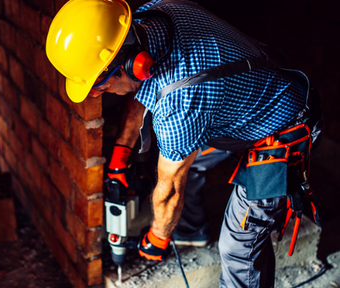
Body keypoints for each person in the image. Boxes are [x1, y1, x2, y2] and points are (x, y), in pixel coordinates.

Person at [46, 0, 322, 287]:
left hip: (286, 126)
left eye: (98, 85)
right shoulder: (154, 15)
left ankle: (193, 235)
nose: (95, 94)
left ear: (132, 65)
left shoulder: (180, 104)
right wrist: (121, 152)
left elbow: (170, 190)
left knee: (239, 246)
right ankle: (191, 230)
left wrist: (158, 236)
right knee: (182, 157)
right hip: (244, 101)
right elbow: (140, 90)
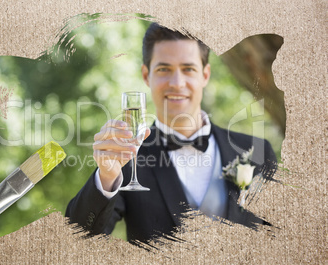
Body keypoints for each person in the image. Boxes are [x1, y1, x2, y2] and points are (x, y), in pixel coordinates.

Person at [66, 23, 277, 243]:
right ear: (146, 75)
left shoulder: (257, 152)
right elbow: (76, 240)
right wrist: (106, 177)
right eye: (164, 69)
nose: (177, 83)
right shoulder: (128, 157)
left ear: (205, 75)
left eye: (188, 69)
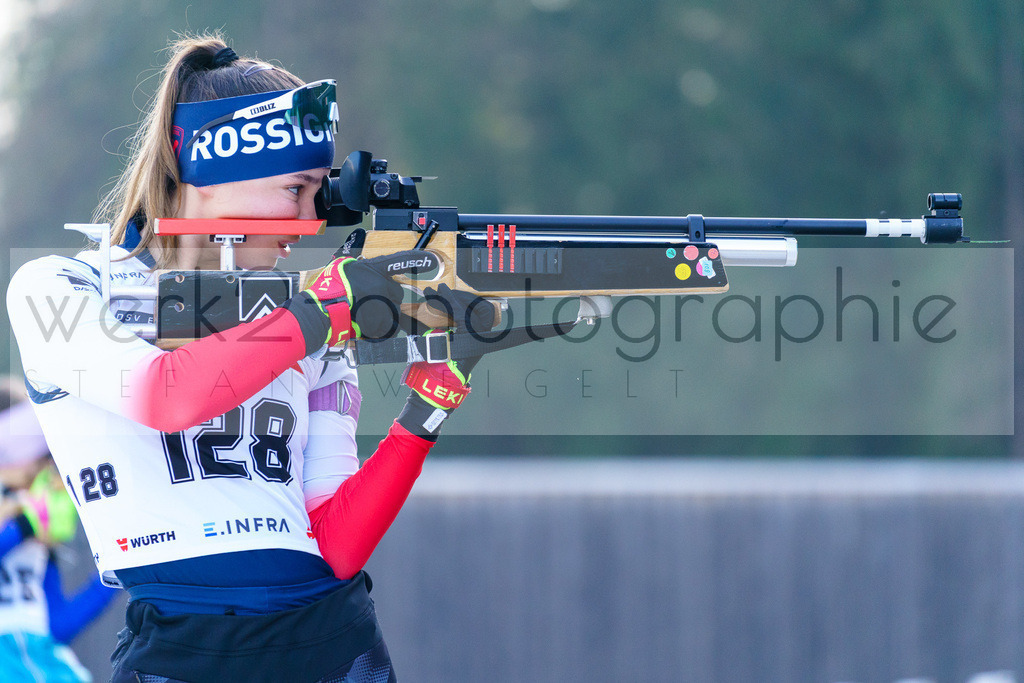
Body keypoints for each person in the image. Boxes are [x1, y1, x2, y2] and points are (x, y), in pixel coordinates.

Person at [6, 32, 486, 683]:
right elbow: (165, 394)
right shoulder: (62, 285)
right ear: (214, 175)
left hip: (332, 640)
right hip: (179, 642)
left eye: (319, 192)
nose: (313, 218)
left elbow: (337, 547)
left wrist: (424, 411)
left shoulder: (309, 312)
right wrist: (317, 313)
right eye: (296, 189)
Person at [0, 380, 119, 683]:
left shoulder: (32, 523)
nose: (44, 468)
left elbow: (55, 627)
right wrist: (23, 526)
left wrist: (115, 571)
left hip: (36, 660)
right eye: (36, 456)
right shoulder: (24, 521)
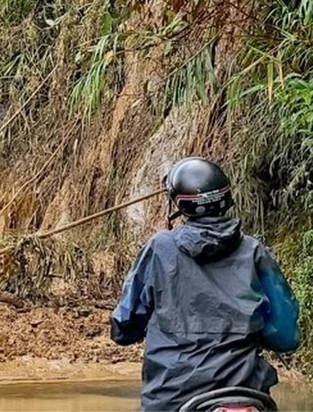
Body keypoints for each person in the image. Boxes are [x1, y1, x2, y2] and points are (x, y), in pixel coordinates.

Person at [111, 157, 300, 412]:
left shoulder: (159, 248)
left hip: (171, 399)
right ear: (226, 198)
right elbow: (287, 336)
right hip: (247, 395)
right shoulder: (254, 252)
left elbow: (123, 329)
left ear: (178, 205)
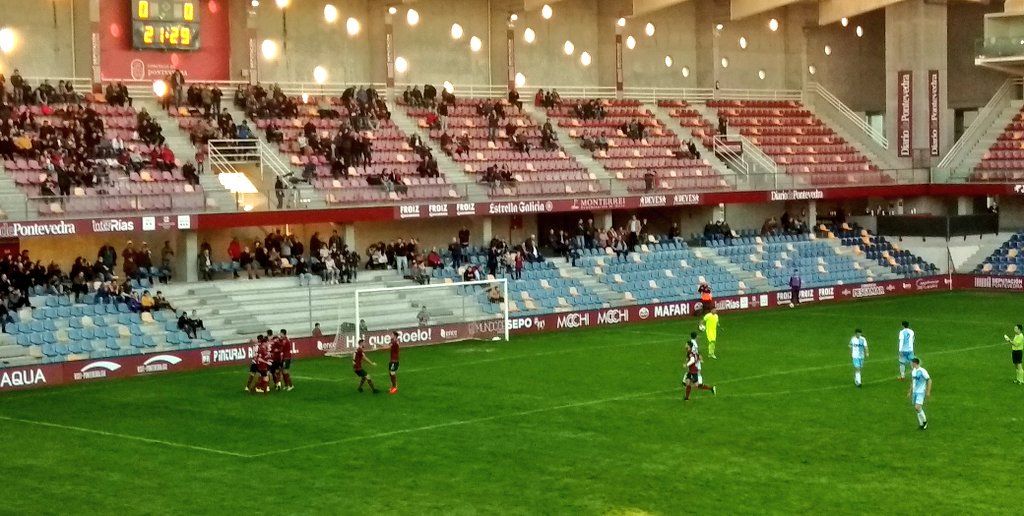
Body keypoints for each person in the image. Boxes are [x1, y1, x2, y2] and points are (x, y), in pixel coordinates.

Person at [907, 358, 931, 430]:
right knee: (917, 409)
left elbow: (929, 380)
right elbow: (913, 382)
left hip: (921, 392)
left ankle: (925, 422)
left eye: (912, 363)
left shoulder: (922, 371)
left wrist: (928, 391)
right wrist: (910, 391)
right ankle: (921, 424)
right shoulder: (913, 371)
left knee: (917, 407)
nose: (911, 364)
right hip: (915, 392)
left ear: (915, 363)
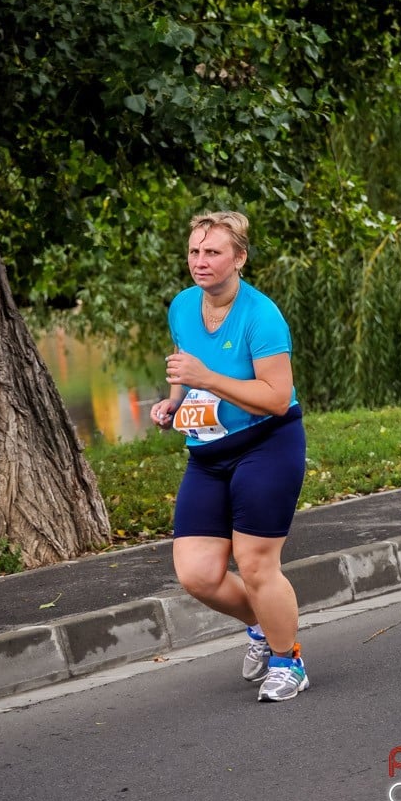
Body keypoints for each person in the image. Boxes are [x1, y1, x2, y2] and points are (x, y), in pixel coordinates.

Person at [149, 210, 309, 702]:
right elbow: (184, 364)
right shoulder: (182, 305)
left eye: (213, 252)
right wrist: (174, 400)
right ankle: (266, 626)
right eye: (195, 251)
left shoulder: (261, 316)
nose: (201, 261)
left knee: (257, 564)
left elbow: (276, 397)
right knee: (197, 575)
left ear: (238, 258)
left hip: (268, 444)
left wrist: (207, 379)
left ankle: (290, 660)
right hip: (208, 454)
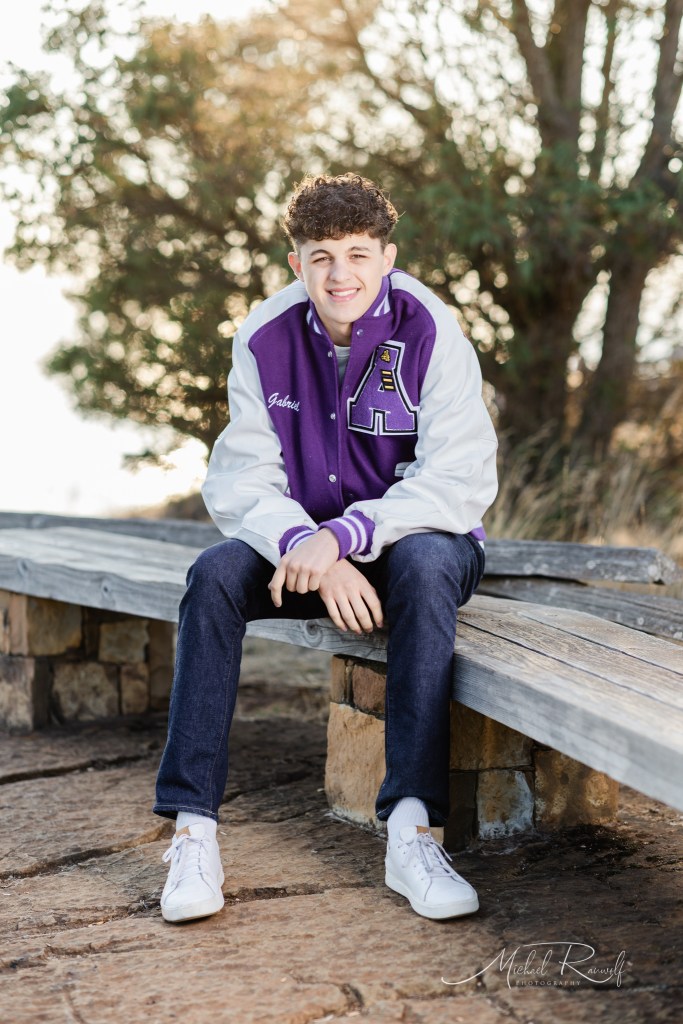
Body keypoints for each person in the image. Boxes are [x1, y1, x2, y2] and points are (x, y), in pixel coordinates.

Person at [154, 173, 498, 923]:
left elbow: (459, 478)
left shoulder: (431, 329)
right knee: (213, 577)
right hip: (306, 549)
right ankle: (193, 833)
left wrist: (345, 535)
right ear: (296, 263)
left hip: (416, 542)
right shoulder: (263, 336)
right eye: (321, 257)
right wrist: (311, 544)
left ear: (387, 257)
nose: (340, 275)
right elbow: (243, 477)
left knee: (425, 566)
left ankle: (412, 833)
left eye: (357, 254)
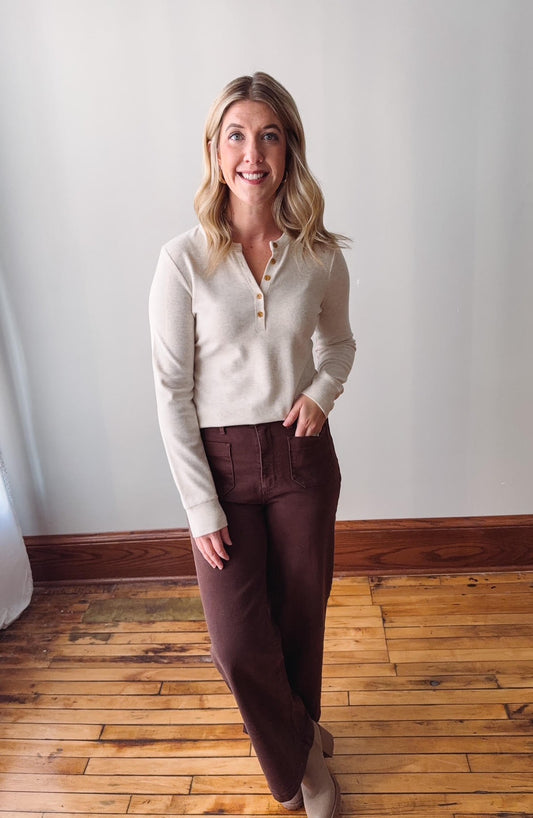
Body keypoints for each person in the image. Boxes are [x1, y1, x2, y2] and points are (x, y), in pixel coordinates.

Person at [149, 72, 355, 818]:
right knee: (238, 643)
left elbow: (338, 345)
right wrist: (200, 507)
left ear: (288, 148)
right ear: (213, 150)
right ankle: (304, 753)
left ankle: (302, 751)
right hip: (222, 466)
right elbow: (171, 393)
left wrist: (320, 394)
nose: (252, 152)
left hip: (301, 460)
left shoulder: (319, 253)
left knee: (299, 616)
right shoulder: (182, 260)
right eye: (236, 134)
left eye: (269, 134)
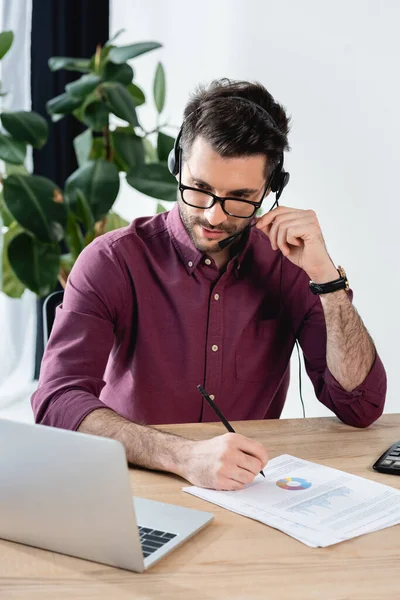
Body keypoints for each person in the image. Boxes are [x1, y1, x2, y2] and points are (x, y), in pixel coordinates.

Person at [31, 79, 386, 491]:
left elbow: (360, 406)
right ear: (176, 165)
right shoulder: (112, 260)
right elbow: (57, 401)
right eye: (199, 189)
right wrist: (182, 455)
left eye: (240, 197)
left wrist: (326, 278)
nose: (214, 217)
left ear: (272, 190)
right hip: (132, 481)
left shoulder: (290, 266)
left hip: (248, 488)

_PROBLEM_
If a record above holds a picture, leave the picture out and write out everything else exactly.

_WRITTEN SOLUTION_
Body keypoints for each person in the image. Boxes are [x1, y1, x2, y2] and points are (x, y), in pixel coordinates.

Person at [46, 0, 322, 287]:
left hip: (286, 126)
left eye: (98, 85)
right shoulder: (154, 15)
left ankle: (193, 235)
nose: (95, 94)
left ear: (132, 65)
left shoulder: (180, 104)
right wrist: (121, 152)
left elbow: (170, 190)
left knee: (239, 246)
right ankle: (191, 230)
left wrist: (158, 236)
right knee: (182, 157)
right hip: (244, 101)
right elbow: (140, 90)
Body keypoints for each person in the image. Boxes are [x1, y1, x2, y2] and points are (x, y), in pixel coordinates.

Person at [66, 23, 277, 243]:
right ear: (146, 75)
left shoulder: (257, 152)
right elbow: (76, 240)
right wrist: (106, 177)
right eye: (164, 69)
nose: (177, 83)
right shoulder: (128, 157)
left ear: (205, 75)
left eye: (188, 69)
Body keypoints for each person in the image. Boxes are [x1, y1, x2, y2] and points are (x, y), in pixel coordinates.

Person at [6, 32, 486, 683]:
right elbow: (165, 394)
right shoulder: (62, 285)
right ear: (214, 175)
left hip: (332, 640)
right hip: (179, 642)
left eye: (319, 192)
nose: (313, 218)
left elbow: (337, 547)
left wrist: (424, 411)
left shoulder: (309, 312)
right wrist: (317, 313)
right eye: (296, 189)
Person at [0, 380, 119, 683]:
left shoulder: (32, 523)
nose: (44, 468)
left elbow: (55, 627)
right wrist: (23, 526)
left wrist: (115, 571)
left hip: (36, 660)
right eye: (36, 456)
right shoulder: (24, 521)
Body keypoints for each person in the image. Boxes are [x1, y1, x2, y2] and points are (x, y), in pixel coordinates.

Person at [111, 157, 300, 412]:
left shoulder: (159, 248)
left hip: (171, 399)
right ear: (226, 198)
right elbow: (287, 336)
right hip: (247, 395)
right shoulder: (254, 252)
left elbow: (123, 329)
left ear: (178, 205)
Body keypoints for each person in the image. Boxes are [x1, y1, x2, y2] and points are (x, y), in pixel coordinates.

Person at [907, 358, 931, 430]:
right knee: (917, 409)
left elbow: (929, 380)
right elbow: (913, 382)
left hip: (921, 392)
left ankle: (925, 422)
left eye: (912, 363)
left shoulder: (922, 371)
left wrist: (928, 391)
right wrist: (910, 391)
right ankle: (921, 424)
right shoulder: (913, 371)
left knee: (917, 407)
nose: (911, 364)
right hip: (915, 392)
left ear: (915, 363)
Body keypoints for each person in the image. Boxes are [x1, y1, x2, y2] and points are (x, y), in pixel coordinates.

Person at [149, 210, 309, 702]:
right elbow: (184, 364)
right shoulder: (182, 305)
left eye: (213, 252)
right wrist: (174, 400)
right ankle: (266, 626)
right eye: (195, 251)
left shoulder: (261, 316)
nose: (201, 261)
left knee: (257, 564)
left elbow: (276, 397)
right knee: (197, 575)
left ear: (238, 258)
left hip: (268, 444)
left wrist: (207, 379)
left ankle: (290, 660)
right hip: (208, 454)
Body keypoints for each person in the image. Boxes are [x1, y1, x2, y2] and points are (x, y), in pixel coordinates.

Person at [154, 173, 498, 923]:
left elbow: (459, 478)
left shoulder: (431, 329)
right knee: (213, 577)
right hip: (306, 549)
right ankle: (193, 833)
left wrist: (345, 535)
right ear: (296, 263)
left hip: (416, 542)
right shoulder: (263, 336)
right eye: (321, 257)
right wrist: (311, 544)
left ear: (387, 257)
nose: (340, 275)
right elbow: (243, 477)
left knee: (425, 566)
left ankle: (412, 833)
left eye: (357, 254)
Body keypoints for each person in the image. Boxes are [x1, y1, x2, y2] and points are (x, y), in pixel coordinates.

Person at [149, 72, 355, 818]:
right knee: (238, 643)
left elbow: (338, 345)
right wrist: (200, 507)
left ear: (288, 148)
right ear: (213, 150)
right ankle: (304, 753)
left ankle: (302, 751)
right hip: (222, 466)
right elbow: (171, 393)
left wrist: (320, 394)
nose: (252, 152)
left hip: (301, 460)
left shoulder: (319, 253)
left knee: (299, 616)
right shoulder: (182, 260)
right eye: (236, 134)
left eye: (269, 134)
Body keypoints for each person in the image. Boxes are [x1, y1, x2, y2] and points are (x, y), in pixel coordinates.

Person at [31, 79, 386, 491]:
left elbow: (360, 406)
right ear: (176, 165)
right shoulder: (112, 260)
right elbow: (57, 401)
right eye: (199, 189)
right wrist: (182, 455)
left eye: (240, 197)
left wrist: (326, 278)
nose: (214, 217)
left ear: (272, 190)
right hip: (132, 481)
left shoulder: (290, 266)
left hip: (248, 488)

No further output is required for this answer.